Langsung ke konten utama

To be, or not To Be - That is The Question


Memiliki mimipi bagi setiap orang adalah keharusan karena mimpi adalah landasan seseorang untuk melangkah dan juga alasan untuk hidup. Namun, tidak dapat dipungkiri juga bahwa tidak semua orang merasa berhak atas kepemilikan mimpi ini dan tetap berada pada dunia kenyataan yang baginya kurang menguntungkan. Daripada harus bermuluk-muluk mimpi lebih baik mempersiapkan kesabaran untuk kenyataan hidup di hari esok, biarlah mimpi menjadi kembang tidur saja.

Getirnnya kenyataan hidup pernah aku rasakan dan mungkin juga untuk sebagian orang. Bukan itu saja akupun mengalami krisis identitas dan hilang bentuk. Karena apa? Ya, itu dia urusan mimpi. Saat ini aku bermimpi menjadi seorang penulis hebat, walaupun tidak harus best seller karya tulisku dan melanjutkan kuliah S2 – S3, menjadi dosen, dan juga aktif menulis apapun yang aku sukai. Namun apa daya tangan tak sampai modalku benar-benar cekak. Dana pendidikan yang aku titik-beratkan dari hasil menulis harus aku pertimbangkan lagi setelah aku sadar bahwa hasil tuliasanku belum cukup bernilai jual. Memang setelah kubaca hasil tulisanku begitu adanya, terkadang gurih dan terkadang hambar, bahkan pahit dan tidak bergizi. Mengapa demikian? Aku sadar dan aku akui bahwa aku melupakan satu hal yang merupakan salah satu sisi mata uang, khususnya di bidang menulis, yaitu membaca. Di dunia susastra ini membaca dan menulis merupakan dua sisi yang tidak dapat terpisahkan seperti dua sisi mata uang, namun rupanya selama ini aku hanya melihat sisi menulisnya saja demi suatu nomina rupiah dan melupakan sisi lainnya, yaitu membaca.

Aku menggeluti bidang tulis menulis sejak bangku kuliah, karena memang itu suatu tuntutan seorang mahasiswa apapun jurusannya, apalagi jurusanku adalah sastra. Jadi, dunia tulis menulis bukanlah hal yang asing lagi. Padahal sebenarnya dunia yang membesarkan nama Andrea Hirata ini adalah dunia yang sangat asing bagiku. Selain itu, sama sekali aku tidak tertarik jika harus terjun di dalamnya, karena sejak aku mengenal dunia kartun, anime, manga, dan teman-temannya. Aku yakin sekali bahwa dunia tersebut adalah duniaku dan suatu hari aku akan hidup dari dunia itu, saat itu itulah mimpiku. Dan bagaimana dengan menulis? Sungguh hal itu adalah dunia yang sangat asing, bagaimana bermimpi menjadi penulis jika membaca saja aku kurang suka. Hingga akhirnya aku terjun di dunia penerbitan sebagai editor dan secara bertahap menjadi penulis. Dari sini aku mulai melihat suatu orientasi baru, yaitu menulis.

-*-*-

Soal yang Diberikan A: Kumpulkan semua baris catatan di bawah yang memuat string "masks", dengan membedakan huruf besar dan kecil.

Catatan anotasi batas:

-*-*-

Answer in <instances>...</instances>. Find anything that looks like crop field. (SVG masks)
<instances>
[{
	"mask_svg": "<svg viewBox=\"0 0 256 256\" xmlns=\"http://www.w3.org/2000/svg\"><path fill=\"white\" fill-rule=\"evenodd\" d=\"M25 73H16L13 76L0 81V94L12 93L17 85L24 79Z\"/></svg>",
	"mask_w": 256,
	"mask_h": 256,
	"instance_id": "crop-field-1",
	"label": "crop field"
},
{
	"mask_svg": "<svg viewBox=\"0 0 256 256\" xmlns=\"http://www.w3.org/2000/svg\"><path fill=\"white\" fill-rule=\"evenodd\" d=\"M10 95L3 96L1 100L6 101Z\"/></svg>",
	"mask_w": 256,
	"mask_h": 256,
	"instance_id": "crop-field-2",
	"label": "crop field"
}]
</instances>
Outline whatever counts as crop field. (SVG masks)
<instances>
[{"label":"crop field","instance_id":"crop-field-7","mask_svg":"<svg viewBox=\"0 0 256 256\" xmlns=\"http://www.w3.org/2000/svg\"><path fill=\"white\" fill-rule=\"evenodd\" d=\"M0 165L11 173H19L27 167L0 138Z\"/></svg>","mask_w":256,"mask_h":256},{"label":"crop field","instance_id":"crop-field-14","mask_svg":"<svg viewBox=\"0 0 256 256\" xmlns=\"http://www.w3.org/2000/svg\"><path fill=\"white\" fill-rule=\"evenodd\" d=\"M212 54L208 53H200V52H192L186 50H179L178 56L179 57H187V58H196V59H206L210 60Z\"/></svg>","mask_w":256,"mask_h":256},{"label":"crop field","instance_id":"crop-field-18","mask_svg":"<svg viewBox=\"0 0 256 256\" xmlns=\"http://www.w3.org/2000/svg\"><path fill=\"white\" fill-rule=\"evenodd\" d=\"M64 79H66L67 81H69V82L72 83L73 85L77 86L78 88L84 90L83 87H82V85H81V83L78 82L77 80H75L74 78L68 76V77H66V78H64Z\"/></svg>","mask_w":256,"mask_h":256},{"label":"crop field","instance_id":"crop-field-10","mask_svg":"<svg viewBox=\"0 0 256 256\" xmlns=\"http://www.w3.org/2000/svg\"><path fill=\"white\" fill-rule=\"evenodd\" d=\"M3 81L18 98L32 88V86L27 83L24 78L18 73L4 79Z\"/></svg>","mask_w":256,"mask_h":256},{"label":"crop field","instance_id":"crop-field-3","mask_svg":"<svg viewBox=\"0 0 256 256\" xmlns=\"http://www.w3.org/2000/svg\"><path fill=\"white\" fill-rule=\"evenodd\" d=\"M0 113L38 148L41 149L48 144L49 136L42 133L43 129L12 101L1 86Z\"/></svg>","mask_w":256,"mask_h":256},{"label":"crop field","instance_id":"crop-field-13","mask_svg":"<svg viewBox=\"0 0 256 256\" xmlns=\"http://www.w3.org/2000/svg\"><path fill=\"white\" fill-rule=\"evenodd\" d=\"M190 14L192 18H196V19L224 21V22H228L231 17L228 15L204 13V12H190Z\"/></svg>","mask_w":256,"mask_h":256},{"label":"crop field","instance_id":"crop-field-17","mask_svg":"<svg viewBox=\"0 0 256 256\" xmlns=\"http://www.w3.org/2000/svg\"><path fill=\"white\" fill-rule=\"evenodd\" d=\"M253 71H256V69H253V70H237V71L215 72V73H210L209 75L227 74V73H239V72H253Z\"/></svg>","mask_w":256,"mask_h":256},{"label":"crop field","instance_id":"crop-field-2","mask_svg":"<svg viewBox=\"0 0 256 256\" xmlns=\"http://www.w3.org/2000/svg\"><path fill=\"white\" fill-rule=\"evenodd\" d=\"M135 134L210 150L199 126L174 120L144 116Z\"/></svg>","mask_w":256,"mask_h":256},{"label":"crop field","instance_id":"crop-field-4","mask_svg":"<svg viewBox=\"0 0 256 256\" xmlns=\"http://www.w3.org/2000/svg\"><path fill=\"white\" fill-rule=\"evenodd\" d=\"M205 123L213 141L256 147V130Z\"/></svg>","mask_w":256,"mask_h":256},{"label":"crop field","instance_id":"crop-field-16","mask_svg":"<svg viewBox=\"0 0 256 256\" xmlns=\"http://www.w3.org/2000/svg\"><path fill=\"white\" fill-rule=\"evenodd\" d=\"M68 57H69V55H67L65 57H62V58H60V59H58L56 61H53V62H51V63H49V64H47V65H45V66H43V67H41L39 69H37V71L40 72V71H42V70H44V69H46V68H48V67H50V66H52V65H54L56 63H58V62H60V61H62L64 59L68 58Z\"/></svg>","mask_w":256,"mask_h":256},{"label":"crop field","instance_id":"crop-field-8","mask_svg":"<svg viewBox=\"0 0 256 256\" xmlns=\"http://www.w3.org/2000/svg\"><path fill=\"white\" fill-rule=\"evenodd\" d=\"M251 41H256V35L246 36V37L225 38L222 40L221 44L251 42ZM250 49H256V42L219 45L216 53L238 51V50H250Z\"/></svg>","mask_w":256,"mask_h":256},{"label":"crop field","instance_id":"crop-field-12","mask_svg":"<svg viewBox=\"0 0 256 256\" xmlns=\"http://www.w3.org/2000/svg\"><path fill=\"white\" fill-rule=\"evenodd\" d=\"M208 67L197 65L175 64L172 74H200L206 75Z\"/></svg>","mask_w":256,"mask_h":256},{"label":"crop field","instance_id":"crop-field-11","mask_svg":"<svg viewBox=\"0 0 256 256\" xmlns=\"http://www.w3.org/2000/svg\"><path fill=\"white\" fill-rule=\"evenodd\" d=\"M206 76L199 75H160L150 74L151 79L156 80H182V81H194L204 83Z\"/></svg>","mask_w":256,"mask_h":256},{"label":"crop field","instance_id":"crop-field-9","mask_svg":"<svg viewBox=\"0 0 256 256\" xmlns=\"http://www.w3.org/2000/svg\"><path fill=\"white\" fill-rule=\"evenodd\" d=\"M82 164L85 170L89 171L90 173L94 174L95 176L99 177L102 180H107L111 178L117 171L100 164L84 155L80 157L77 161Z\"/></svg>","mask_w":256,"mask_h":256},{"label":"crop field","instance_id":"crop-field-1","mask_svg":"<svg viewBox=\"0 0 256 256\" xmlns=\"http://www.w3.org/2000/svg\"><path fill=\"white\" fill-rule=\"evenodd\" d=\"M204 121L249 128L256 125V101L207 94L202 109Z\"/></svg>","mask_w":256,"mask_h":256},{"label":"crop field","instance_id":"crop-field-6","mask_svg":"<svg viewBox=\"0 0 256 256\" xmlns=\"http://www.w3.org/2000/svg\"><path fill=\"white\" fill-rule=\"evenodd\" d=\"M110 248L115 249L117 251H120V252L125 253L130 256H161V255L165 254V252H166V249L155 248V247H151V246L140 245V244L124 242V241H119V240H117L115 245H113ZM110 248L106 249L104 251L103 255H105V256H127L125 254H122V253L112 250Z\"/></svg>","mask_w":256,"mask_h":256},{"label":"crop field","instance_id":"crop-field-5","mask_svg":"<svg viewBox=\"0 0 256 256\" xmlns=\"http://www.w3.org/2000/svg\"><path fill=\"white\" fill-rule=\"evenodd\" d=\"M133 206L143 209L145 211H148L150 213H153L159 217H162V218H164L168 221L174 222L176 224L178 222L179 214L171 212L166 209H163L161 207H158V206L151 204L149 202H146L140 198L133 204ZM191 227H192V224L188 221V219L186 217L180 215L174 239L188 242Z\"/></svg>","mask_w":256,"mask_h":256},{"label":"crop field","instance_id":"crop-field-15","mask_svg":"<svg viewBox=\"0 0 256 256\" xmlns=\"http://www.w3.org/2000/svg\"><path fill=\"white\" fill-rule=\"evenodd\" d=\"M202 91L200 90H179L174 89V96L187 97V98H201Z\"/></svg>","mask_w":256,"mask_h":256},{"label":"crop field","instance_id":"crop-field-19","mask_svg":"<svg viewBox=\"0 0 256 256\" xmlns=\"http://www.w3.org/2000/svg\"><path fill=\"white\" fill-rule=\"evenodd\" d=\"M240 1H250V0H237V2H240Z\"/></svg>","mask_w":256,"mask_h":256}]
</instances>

-*-*-

Soal yang Diberikan B: Salin tanpa perubahan bagian esai tentang mimpi dan menulis di atas, seluruhnya dari "Langsung ke konten" hingga "kembang tidur saja.".

Jawaban Lengkap A:
Answer in <instances>...</instances>. Find anything that looks like crop field. (SVG masks)
Outline whatever counts as crop field. (SVG masks)

Jawaban Lengkap B:
Langsung ke konten utama

To be, or not To Be - That is The Question


Memiliki mimipi bagi setiap orang adalah keharusan karena mimpi adalah landasan seseorang untuk melangkah dan juga alasan untuk hidup. Namun, tidak dapat dipungkiri juga bahwa tidak semua orang merasa berhak atas kepemilikan mimpi ini dan tetap berada pada dunia kenyataan yang baginya kurang menguntungkan. Daripada harus bermuluk-muluk mimpi lebih baik mempersiapkan kesabaran untuk kenyataan hidup di hari esok, biarlah mimpi menjadi kembang tidur saja.